Although the course is included in the curriculum of Theoretical Physics, the topics are inherently interdisciplinary with wide applications, ranging from condensed matter physics, to quantum systems, up to recent applications to biological systems and learning.
** Phase Transitions and Universality in Statistical Physics**
A summary of Statistical mechanics and probability theory. Thermodynamic limit, phase transitions and singularity of free energy. Order parameters and spontaneous symmetry breaking. Ergodicity breaking. Energy-entropy arguments. Low temperature expansions. The Peierls-Griffith proof for Ising. Lee-Yang's theorem and the zeros of the partition function. Discrete symmetry magnetic models: combinatorial solution and transfer matrix. Variational methods and the Bogoliubov Inequality. Mean field and Ising phase diagram in the mean field approximation. Curie Weiss Model. Systems at critical point, scaling hypotheses and universality. Field theories at the critical point: Landau Functional and the Landau Ginzburg's approach. The phi ^ 4 Model. Upper and lower Critical Dimensions. The renormalization group and the interpretation of universality: block transformations, renormalization flow and scaling . The renormalization group in k space. Relevant operators. Statistical Physics Models on Complex Networks and Phase Transitions on Graphs. First order phase transitions.
** Disorder **
Extensibility, additivity and self-averaging. Frustration and disorder. Quenched and annealed average. Disordered ferromagnets: dilution of sites. Harris Criterion for the relevance of disorder and Its Application. The Random Field Ising Model and the Criterion of Imry and Ma.
Supersymmetry and dimensional reduction. Introduction to spin glass. Overlaps between states and definition of P (q). Distance between states, hierarchical structure of spin glass states, and ultrametricity. Replica Method. Cavity Methods. Statistical Physics of Learning. Feed forward and recurrent Neural Networks. Hopfield's Model. Mean Field solutions for Finite Number of Patterns. Associative Memory in Neural Networks. Spin glasses and random optimization problems.
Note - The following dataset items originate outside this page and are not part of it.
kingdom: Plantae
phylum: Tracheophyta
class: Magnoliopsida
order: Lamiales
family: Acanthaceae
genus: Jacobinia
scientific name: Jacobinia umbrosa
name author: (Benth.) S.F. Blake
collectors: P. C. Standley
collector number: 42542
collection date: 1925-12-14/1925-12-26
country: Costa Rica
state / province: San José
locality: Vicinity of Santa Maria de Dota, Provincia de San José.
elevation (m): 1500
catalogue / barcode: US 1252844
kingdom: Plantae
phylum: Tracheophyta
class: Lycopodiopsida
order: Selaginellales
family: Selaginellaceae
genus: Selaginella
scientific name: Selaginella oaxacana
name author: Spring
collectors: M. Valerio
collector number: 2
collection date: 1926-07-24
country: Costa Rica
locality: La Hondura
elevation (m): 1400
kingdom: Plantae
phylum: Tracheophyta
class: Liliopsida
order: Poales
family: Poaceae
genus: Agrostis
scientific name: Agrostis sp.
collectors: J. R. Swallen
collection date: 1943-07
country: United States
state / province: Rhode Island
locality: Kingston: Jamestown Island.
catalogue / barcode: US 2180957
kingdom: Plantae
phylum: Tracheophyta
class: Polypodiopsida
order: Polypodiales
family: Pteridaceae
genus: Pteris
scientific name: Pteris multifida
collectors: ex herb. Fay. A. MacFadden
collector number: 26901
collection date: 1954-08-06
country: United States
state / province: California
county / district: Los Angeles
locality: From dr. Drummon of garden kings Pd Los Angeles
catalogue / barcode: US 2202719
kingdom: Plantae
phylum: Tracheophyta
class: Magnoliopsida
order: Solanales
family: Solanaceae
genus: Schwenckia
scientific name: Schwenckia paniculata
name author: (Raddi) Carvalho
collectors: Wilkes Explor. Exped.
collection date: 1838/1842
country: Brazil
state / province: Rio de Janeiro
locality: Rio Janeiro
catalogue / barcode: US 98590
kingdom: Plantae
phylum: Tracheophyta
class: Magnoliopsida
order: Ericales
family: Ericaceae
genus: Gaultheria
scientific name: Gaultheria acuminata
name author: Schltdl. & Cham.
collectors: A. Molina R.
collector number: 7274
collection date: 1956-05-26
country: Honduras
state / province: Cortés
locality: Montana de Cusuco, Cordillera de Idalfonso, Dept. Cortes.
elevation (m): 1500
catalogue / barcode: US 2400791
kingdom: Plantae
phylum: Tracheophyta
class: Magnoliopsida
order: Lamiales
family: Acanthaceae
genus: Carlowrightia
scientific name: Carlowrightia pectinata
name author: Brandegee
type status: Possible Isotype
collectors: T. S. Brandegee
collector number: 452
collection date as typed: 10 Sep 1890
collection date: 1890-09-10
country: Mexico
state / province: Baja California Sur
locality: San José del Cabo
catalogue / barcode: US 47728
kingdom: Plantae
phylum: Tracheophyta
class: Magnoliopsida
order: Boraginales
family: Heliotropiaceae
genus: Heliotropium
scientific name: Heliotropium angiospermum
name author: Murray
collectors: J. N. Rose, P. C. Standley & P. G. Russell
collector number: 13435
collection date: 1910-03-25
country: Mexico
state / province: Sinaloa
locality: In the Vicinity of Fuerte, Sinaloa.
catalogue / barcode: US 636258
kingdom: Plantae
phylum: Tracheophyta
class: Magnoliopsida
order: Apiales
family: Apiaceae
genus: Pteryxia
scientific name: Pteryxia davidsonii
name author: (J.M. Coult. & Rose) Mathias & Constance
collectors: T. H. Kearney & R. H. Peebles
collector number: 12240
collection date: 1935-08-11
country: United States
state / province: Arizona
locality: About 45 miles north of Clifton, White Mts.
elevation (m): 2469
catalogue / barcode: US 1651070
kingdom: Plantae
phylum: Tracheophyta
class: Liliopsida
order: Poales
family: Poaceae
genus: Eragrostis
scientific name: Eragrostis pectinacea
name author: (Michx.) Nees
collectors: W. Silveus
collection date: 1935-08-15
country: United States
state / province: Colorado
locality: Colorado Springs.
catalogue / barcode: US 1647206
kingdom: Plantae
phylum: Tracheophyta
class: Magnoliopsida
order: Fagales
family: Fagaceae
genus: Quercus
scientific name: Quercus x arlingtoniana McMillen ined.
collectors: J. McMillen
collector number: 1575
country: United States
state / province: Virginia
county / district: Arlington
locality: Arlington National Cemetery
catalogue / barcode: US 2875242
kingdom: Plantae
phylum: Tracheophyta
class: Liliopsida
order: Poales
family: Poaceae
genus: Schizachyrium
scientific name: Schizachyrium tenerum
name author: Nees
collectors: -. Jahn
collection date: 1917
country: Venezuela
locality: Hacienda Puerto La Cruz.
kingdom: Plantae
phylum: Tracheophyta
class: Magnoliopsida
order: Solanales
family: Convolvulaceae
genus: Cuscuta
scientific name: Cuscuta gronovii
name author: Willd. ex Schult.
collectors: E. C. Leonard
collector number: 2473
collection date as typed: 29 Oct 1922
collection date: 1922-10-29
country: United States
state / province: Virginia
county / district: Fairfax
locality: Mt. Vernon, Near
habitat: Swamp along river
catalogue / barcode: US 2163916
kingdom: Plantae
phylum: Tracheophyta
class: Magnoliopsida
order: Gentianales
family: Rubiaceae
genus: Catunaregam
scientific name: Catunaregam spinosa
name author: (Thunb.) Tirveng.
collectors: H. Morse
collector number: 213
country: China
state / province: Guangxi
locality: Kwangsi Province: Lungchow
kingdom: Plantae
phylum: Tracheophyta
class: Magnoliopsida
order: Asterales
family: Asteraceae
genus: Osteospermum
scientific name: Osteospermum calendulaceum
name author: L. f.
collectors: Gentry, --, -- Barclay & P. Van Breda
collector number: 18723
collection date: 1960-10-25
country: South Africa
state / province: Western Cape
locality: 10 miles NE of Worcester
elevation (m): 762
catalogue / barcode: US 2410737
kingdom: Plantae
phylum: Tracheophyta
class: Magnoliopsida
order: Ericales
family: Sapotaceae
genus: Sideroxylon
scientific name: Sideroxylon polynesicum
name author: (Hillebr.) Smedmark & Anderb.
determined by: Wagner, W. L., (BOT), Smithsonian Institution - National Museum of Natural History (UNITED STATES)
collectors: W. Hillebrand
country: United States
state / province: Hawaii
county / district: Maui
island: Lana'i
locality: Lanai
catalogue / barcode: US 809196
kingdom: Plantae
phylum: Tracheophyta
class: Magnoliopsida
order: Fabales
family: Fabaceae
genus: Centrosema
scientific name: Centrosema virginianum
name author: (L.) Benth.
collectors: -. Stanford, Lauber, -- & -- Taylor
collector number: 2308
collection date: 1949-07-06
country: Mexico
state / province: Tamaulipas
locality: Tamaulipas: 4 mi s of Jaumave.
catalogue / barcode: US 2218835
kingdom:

K-Sat and phase transitions in classes of algorithmic complexity.
** Out of equilibrium **. Synchronization on networks and the Kuramoto model . Pattern formation and Turing's instability.
- Nigel Goldenfeld: Lectures on phase transitions and the Renormalization Group
- Le Bellac, Mortessagne and Batrouni - Equilibrium and non-equilibrium statistical thermodynamics,
Cambridge University Press
- Luca Peliti: Appunti di Meccanica Statistica, Bollati Boringhieri
- R. Livi, P. Politi: Non equilibrium Statistical Physics: a Modern Perspective, Cambridge UP
- Selected parts of textbooks and Lecture notes
For this semester, the course will be delivered in person, with the possibility of attending the lectures also remotely in synchronous and asynchronous mode
General theoretical issues will be presented during the lectures, with reference to specific physical systems to which to apply the techniques studied. The course includes many examples applied to case studies in various areas of research.
Being an advanced course, learning will be verified through a presentation of one of the theoretical arguments discussed during the course, and typically applied to a particular physical system. This may require the study of recent research literature, which will be discussed with the teacher. This wil allow to verify the student's understanding of the arguments, the ability to apply the acquired knowledge and the ability to present them effectively and critically.
If it is impossible to carry out the exam in person due to force majeure imposed by the University, the exam will be carried out remotely through an interview through Teams.